As I said, their new music video is a wonderful testament to the power of what art can be. The idea of providing community and identity to someone who is lonely, creating connections and relationships, being passed from generation to generation–that’s what art can do. And I saw it, first hand.
Last year I was walking down the street in Seattle with Mike Herrera, when we stopped in a vintage guitar store where Mike had bought a guitar many years earlier. The owner of the store recognized him.
It’d been at least decade since they’d seen each other and he asked how things were going with the band. They talked about how the group’s long career. The owner beamed, knowing his store had played a small role in it. Then the owner’s son came out and began to gush: “You’re Mike Herrera! From MxPx! I have all your records!”

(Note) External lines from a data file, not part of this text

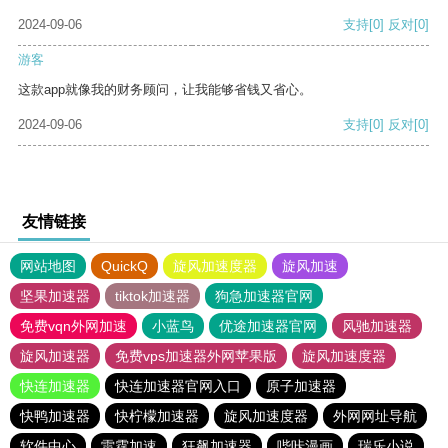
2024-09-06
支持
[0]
反对
[0]
游客
这款app就像我的财务顾问，让我能够省钱又省心。
2024-09-06
支持
[0]
反对
[0]
友情链接
网站地图
QuickQ
旋风加速度器
旋风加速
坚果加速器
tiktok加速器
狗急加速器官网
免费vqn外网加速
小蓝鸟
优途加速器官网
风驰加速器
旋风加速器
免费vps加速器外网苹果版
旋风加速度器
快连加速器
快连加速器官网入口
原子加速器
快鸭加速器
快柠檬加速器
旋风加速度器
外网网址导航
软件中心
雷霆加速
狂飙加速器
哔咔漫画
瑞乐小说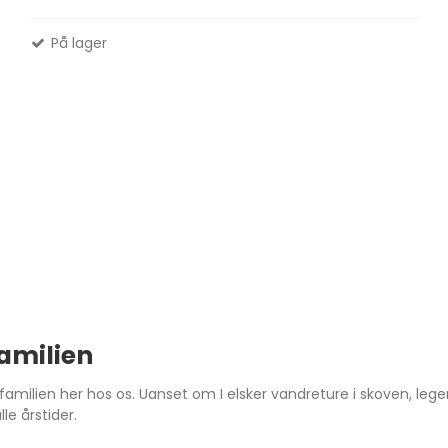
På lager
familien
familien her hos os. Uanset om I elsker vandreture i skoven, lege
le årstider.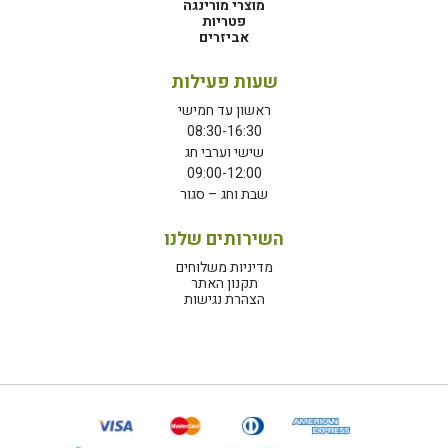
מוצרי מורינגה
פטריות
אביזרים
שעות פעילות
ראשון עד חמישי
08:30-16:30
שישי וערבי חג
09:00-12:00
שבת וחג – סגור
השירותים שלנו
מדיניות משלוחים
תקנון האתר
הצהרת נגישות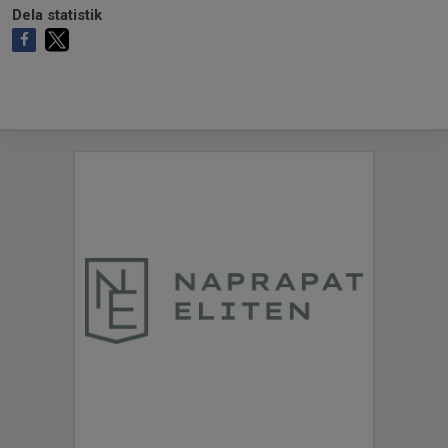
Dela statistik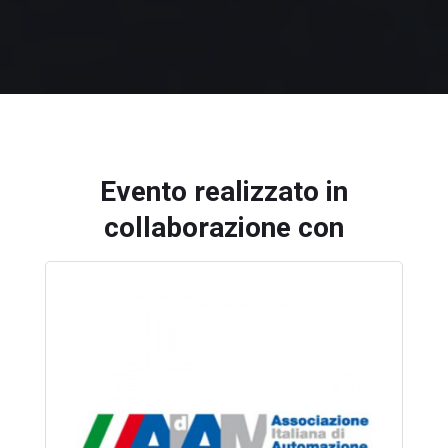
Evento realizzato in
collaborazione con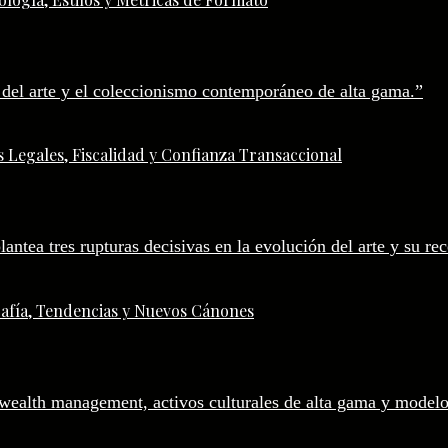
 Legales, Fiscalidad y Confianza Transaccional
afía, Tendencias y Nuevos Cánones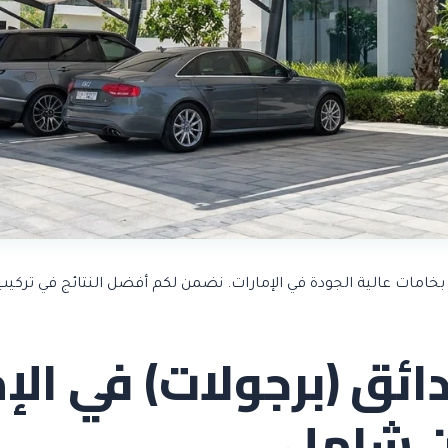
 بخامات عالية الجودة في الإمارات. نضمن لكم أفضل النتائج في ترك
ئق (برجولات) في الإم
 شامل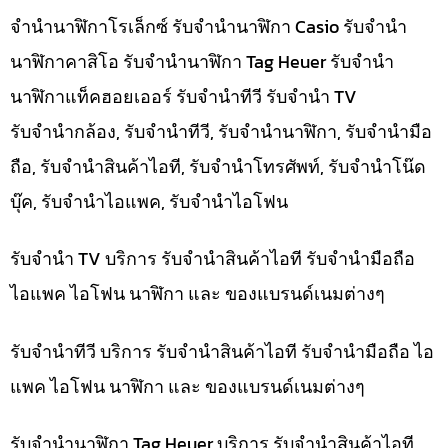
จำนำนาฬิกาโรเล็กซ์ รับจำนำนาฬิกา Casio รับจำนำ
นาฬิกาคาสิโอ รับจำนำนาฬิกา Tag Heuer รับจำนำ
นาฬิกาแท็คฮอยเออร์ รับจำนำทีวี รับจำนำ TV
รับจำนำกล้อง, รับจำนำทีวี, รับจำนำนาฬิกา, รับจำนำมือ
ถือ, รับจำนำสินค้าไอที, รับจำนำโทรศัพท์, รับจำนำโน๊ด
บุ๊ค, รับจำนำไอแพค, รับจำนำไอโฟน
รับจำนำ TV บริการ รับจำนำสินค้าไอที รับจำนำมือถือ
ไอแพค ไอโฟน นาฬิกา และ ของแบรนด์เนมต่างๆ
รับจำนำทีวี บริการ รับจำนำสินค้าไอที รับจำนำมือถือ ไอ
แพค ไอโฟน นาฬิกา และ ของแบรนด์เนมต่างๆ
รับจำนำนาฬิกา Tag Heuer บริการ รับจำนำสินค้าไอที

This was the reason the owner had been excited—he’d heard his son listening to the music of a musician who’d once been to his store and in telling him that he had sold them a guitar, got to impress his son in the way that all fathers ache to do.
Mike, out for an ordinary afternoon walk, had bumped into the multigenerational impact of his work. He’d met a living, breathing embodiment of his perennial success. And I was lucky enough to be standing there and watching as these three people all experienced a tiny yet deeply personal moment that I can only imagine added meaning to the struggle that went into that success.
That’s the truly fortunate part of being able to do creative work for a living. It’s the best goddamn job in the world.